Part of the answer to meeting this need is to move into the third dimension. “We need to aggressively start looking at how we stack transistors,” Felix said.
Putting transistors atop on another will allow more of them to fit into a package. That increase combined with architecture changes will boost computing performance. Still more improvements can come from better measurement and process control of the patterning, Felix noted.
He added, though, that there are problems that neither classical computers nor AI can solve. An example is factoring a number into its components. This is so difficult for classical computers it forms the basis for the encryption used for financial and other highly secure transactions.

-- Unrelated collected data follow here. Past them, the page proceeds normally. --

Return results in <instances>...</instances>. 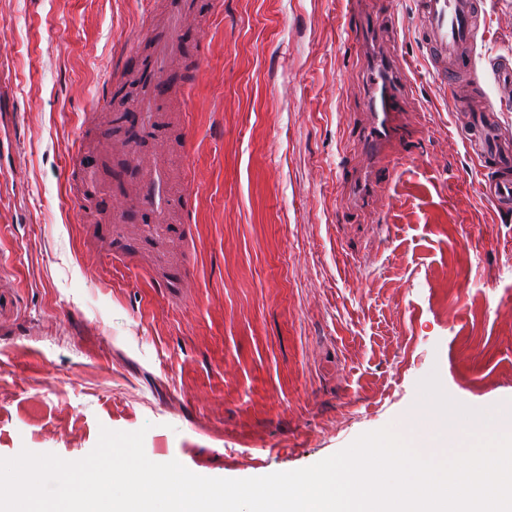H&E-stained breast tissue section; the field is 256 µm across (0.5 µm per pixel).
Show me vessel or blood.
Masks as SVG:
<instances>
[{
    "instance_id": "1",
    "label": "vessel or blood",
    "mask_w": 512,
    "mask_h": 512,
    "mask_svg": "<svg viewBox=\"0 0 512 512\" xmlns=\"http://www.w3.org/2000/svg\"><path fill=\"white\" fill-rule=\"evenodd\" d=\"M423 41L428 58L437 76L450 81L466 72L472 65L471 47L484 16L482 0H420ZM180 44L177 22L164 24L153 34L154 52L148 59H139L134 45L123 48L127 60H141L144 89L131 106L138 112L144 126L153 133H161L162 120L158 111L159 100L169 91L171 80L168 63ZM369 112L366 120L363 153L373 163V170L352 187L353 193L366 196L374 185L376 170L393 171L398 159L396 145L402 134L401 108L403 101L395 90V80L386 65H379L369 73ZM489 128L477 134L478 146L472 153L494 171L488 200L499 215H512V153L501 148L490 149L486 141L491 138ZM136 210L147 220L140 236L142 246L151 247L160 240H172L181 234V227L169 223L171 212H180L184 220H191L194 206L187 195L173 194L169 173L163 161H155L147 170L139 186L124 198L123 209L112 216L114 223H123L126 211Z\"/></svg>"
}]
</instances>
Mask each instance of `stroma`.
Instances as JSON below:
<instances>
[{
    "mask_svg": "<svg viewBox=\"0 0 512 512\" xmlns=\"http://www.w3.org/2000/svg\"><path fill=\"white\" fill-rule=\"evenodd\" d=\"M477 65L440 86L418 0H198L160 150L195 201L160 259L116 196L75 198L113 112L122 47L153 48L175 0H0V458L86 457L145 430L157 463L245 479L404 425L437 375L474 408L512 401V221L467 149L482 96L512 143V0H486ZM410 84L404 157L364 205L366 29ZM126 241L108 257L112 238Z\"/></svg>",
    "mask_w": 512,
    "mask_h": 512,
    "instance_id": "35a3bbf8",
    "label": "stroma"
}]
</instances>
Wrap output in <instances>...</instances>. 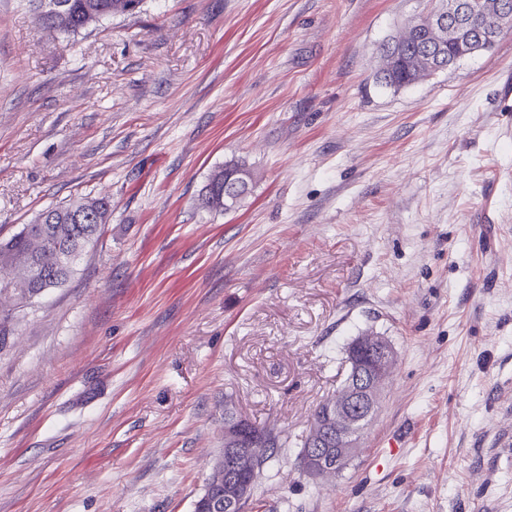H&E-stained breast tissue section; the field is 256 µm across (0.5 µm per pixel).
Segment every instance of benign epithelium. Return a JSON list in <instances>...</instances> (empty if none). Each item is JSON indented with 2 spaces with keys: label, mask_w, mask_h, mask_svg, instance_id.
I'll return each mask as SVG.
<instances>
[{
  "label": "benign epithelium",
  "mask_w": 512,
  "mask_h": 512,
  "mask_svg": "<svg viewBox=\"0 0 512 512\" xmlns=\"http://www.w3.org/2000/svg\"><path fill=\"white\" fill-rule=\"evenodd\" d=\"M63 8L64 5L49 0L43 8L45 14L37 15L39 24L50 31H61L58 15L63 13ZM485 14L484 0H437L426 18L407 23L406 39L412 40L417 29L423 27L433 45L455 47V51L448 53L446 67L449 68L470 55L475 43L489 44L499 36L512 21V0H499L493 15L495 23L477 40L472 37L471 23L475 17ZM70 210L83 222L97 224L100 222L101 200L86 197L72 202ZM0 267L8 270V274L0 275V299H9L16 309L31 304L36 298L31 292L32 259L24 256L5 259L0 262ZM357 345L377 352V357L366 370L359 366L350 369L349 381L339 403L318 408L316 435L300 456L302 470L315 479L334 474L342 461L357 454L362 426L379 404L380 388L376 379L387 376L394 363V348L382 336L367 333L360 337ZM259 441L257 434L250 433L245 419L230 417L224 422V448L206 480L202 499L211 501L213 507L222 505L227 512H234L252 498L255 478L246 475V467L258 471L255 451Z\"/></svg>",
  "instance_id": "obj_1"
}]
</instances>
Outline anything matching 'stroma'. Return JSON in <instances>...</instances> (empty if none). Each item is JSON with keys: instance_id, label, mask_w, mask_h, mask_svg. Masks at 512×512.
<instances>
[{"instance_id": "stroma-1", "label": "stroma", "mask_w": 512, "mask_h": 512, "mask_svg": "<svg viewBox=\"0 0 512 512\" xmlns=\"http://www.w3.org/2000/svg\"><path fill=\"white\" fill-rule=\"evenodd\" d=\"M431 0H143L76 34L0 0V239L112 205L0 347V512H193L234 414L244 512H512V29L395 89ZM252 176L236 209L198 199ZM395 352L329 481L302 441L365 331Z\"/></svg>"}]
</instances>
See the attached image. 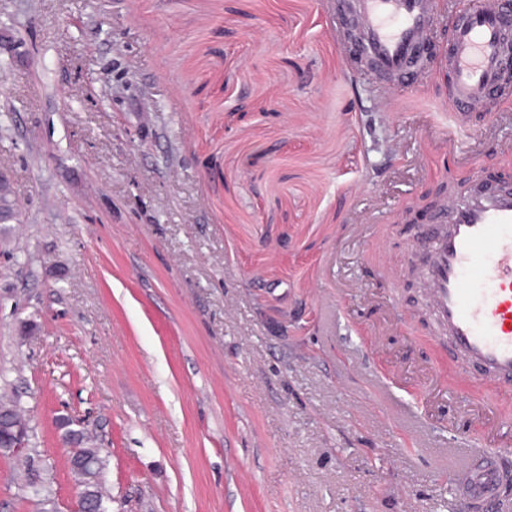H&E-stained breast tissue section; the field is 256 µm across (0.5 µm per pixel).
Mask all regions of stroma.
<instances>
[{
    "instance_id": "stroma-1",
    "label": "stroma",
    "mask_w": 512,
    "mask_h": 512,
    "mask_svg": "<svg viewBox=\"0 0 512 512\" xmlns=\"http://www.w3.org/2000/svg\"><path fill=\"white\" fill-rule=\"evenodd\" d=\"M0 390L60 512L58 424L98 437L111 512H458V404L415 225L512 171V99L448 129L442 64L383 105L332 0H0ZM0 512H42L0 455Z\"/></svg>"
}]
</instances>
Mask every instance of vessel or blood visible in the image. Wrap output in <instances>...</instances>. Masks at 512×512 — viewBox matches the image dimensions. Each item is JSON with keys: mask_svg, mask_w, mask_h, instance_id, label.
<instances>
[{"mask_svg": "<svg viewBox=\"0 0 512 512\" xmlns=\"http://www.w3.org/2000/svg\"><path fill=\"white\" fill-rule=\"evenodd\" d=\"M355 22L348 43L352 60L376 78L387 102L432 70L429 51L436 23L435 0H350L337 14V30ZM512 62V19L495 0H472L451 30L444 67L448 93V138L455 145L471 112L512 95L501 74ZM423 276L438 334L473 376L465 383L512 382V189L475 181L467 194L445 199L428 223L418 226L409 246ZM449 468L454 501L483 512L512 479V442L496 451L455 448Z\"/></svg>", "mask_w": 512, "mask_h": 512, "instance_id": "1", "label": "vessel or blood"}]
</instances>
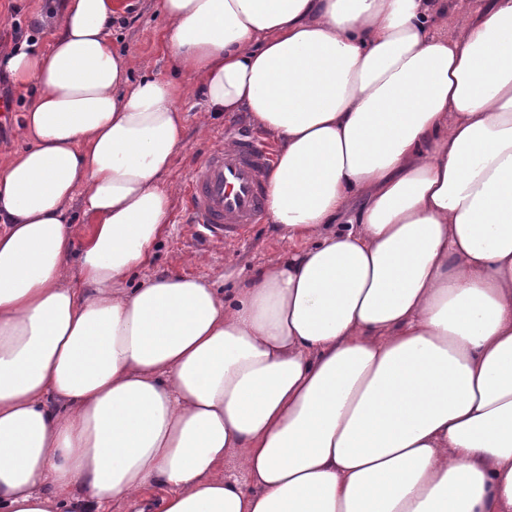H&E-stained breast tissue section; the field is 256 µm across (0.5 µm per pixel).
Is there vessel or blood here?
I'll return each instance as SVG.
<instances>
[{"mask_svg":"<svg viewBox=\"0 0 512 512\" xmlns=\"http://www.w3.org/2000/svg\"><path fill=\"white\" fill-rule=\"evenodd\" d=\"M271 145L252 130L237 128L233 150L204 156L186 192L187 222L200 245L239 240L266 216V173L273 167Z\"/></svg>","mask_w":512,"mask_h":512,"instance_id":"1","label":"vessel or blood"}]
</instances>
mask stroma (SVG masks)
<instances>
[{"label":"stroma","mask_w":512,"mask_h":512,"mask_svg":"<svg viewBox=\"0 0 512 512\" xmlns=\"http://www.w3.org/2000/svg\"><path fill=\"white\" fill-rule=\"evenodd\" d=\"M58 0H0V49L13 46L14 25L37 24L35 33L38 49H46L52 40V31L42 24L50 6ZM121 22L111 27L112 42L124 50L133 62L134 77L154 75L173 77L169 66L167 26L159 10L158 0H123ZM38 93L35 83L21 85L12 77H0V96L10 98L14 111L10 121L0 123V167L23 151L28 140L22 126V115ZM185 117L184 144L175 156L166 176L175 192L171 199L170 218L166 235L160 239L152 261L136 276L144 282L157 275L191 276L211 282L227 274L238 279L267 264L287 250L288 244L273 231L269 222L254 225L245 236L234 243L202 249L195 243L185 222V187L202 156L222 147L234 133L237 123L247 121V114L212 120L207 135H200L199 122L206 104L197 85H189L181 103Z\"/></svg>","instance_id":"stroma-1"}]
</instances>
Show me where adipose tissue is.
I'll return each instance as SVG.
<instances>
[{"label": "adipose tissue", "instance_id": "1", "mask_svg": "<svg viewBox=\"0 0 512 512\" xmlns=\"http://www.w3.org/2000/svg\"><path fill=\"white\" fill-rule=\"evenodd\" d=\"M123 9L0 53L39 87L0 168V512H512V0H159L176 76L136 80ZM184 76L276 143L289 249L133 288Z\"/></svg>", "mask_w": 512, "mask_h": 512}]
</instances>
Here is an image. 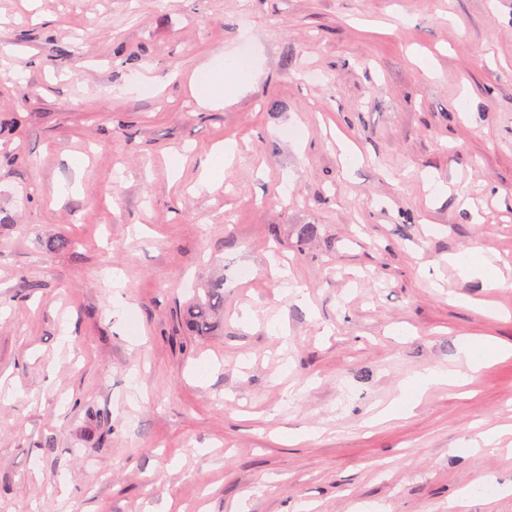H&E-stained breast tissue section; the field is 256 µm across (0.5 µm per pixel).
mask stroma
Instances as JSON below:
<instances>
[{"instance_id": "obj_1", "label": "stroma", "mask_w": 512, "mask_h": 512, "mask_svg": "<svg viewBox=\"0 0 512 512\" xmlns=\"http://www.w3.org/2000/svg\"><path fill=\"white\" fill-rule=\"evenodd\" d=\"M220 53L248 81L203 109ZM148 67L161 92L125 93ZM217 274L224 327L190 335ZM489 339L512 346V0H0V512H512V355L370 422ZM224 60L225 69L234 67L235 61L232 58H224L223 56H217L215 59L202 65L198 73L211 74L209 85L199 84L198 80H192L191 89L193 96L197 101L198 105L203 109H210L216 105L224 104V83L214 78V73L220 72L217 69L219 64ZM213 159H208L201 168L198 187L203 190L209 189L212 186L219 185V175L221 170V160L225 161V165L229 158L233 155V150L230 146L218 147L212 150ZM448 262L459 270L461 276L465 278L481 277L485 284L490 287L501 286L502 283L493 275L492 264L485 258L479 264H473L465 260L461 255H449ZM457 360L463 365L466 371L460 369H448L445 366H434L418 372L412 379L401 387V393L396 397L391 405L378 413L370 421L373 422L385 416H394L402 413L406 405L403 403V395L407 387L416 386L419 391H424L428 387L438 384L453 383L464 385L468 379V373L477 372L484 364L483 361L473 357L470 344L465 342L458 348Z\"/></svg>"}]
</instances>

Factoring is easy, though, for a quantum computer, which uses the quantum effects of superposition, entanglement, and interference to operate on quantum bits (qubits). This power to do the impossible comes, in part, because instead of being a 1 or a 0, as is the case for bits in a classical computer, a qubit can be a 1, 0, or any value in-between. IBM and others have been working to achieve what quantum advantage – a quantum computer with enough qubits to be able to do what a classical computer cannot on a useful problem.
For its technology, IBM uses superconductors and has been making steady progress. By 2030 or shortly after that, the company expects to demonstrate quantum advantage. The hardware, though, is only part of what’s needed. There’s also the software and all the other elements required for people to use today’s computers.
Looking to the future, Felix mentioned data centers that would consist of a mix of classical, AI, and quantum computing platforms. Having a complete toolbox that doesn’t require extensive technology expertise is what end users really want, he noted.
"You don't have to worry about how AI works. You don't have to worry about how a quantum computer works. You just want answers,” Felix said.
Hank Hogan is a freelance science and technology writer.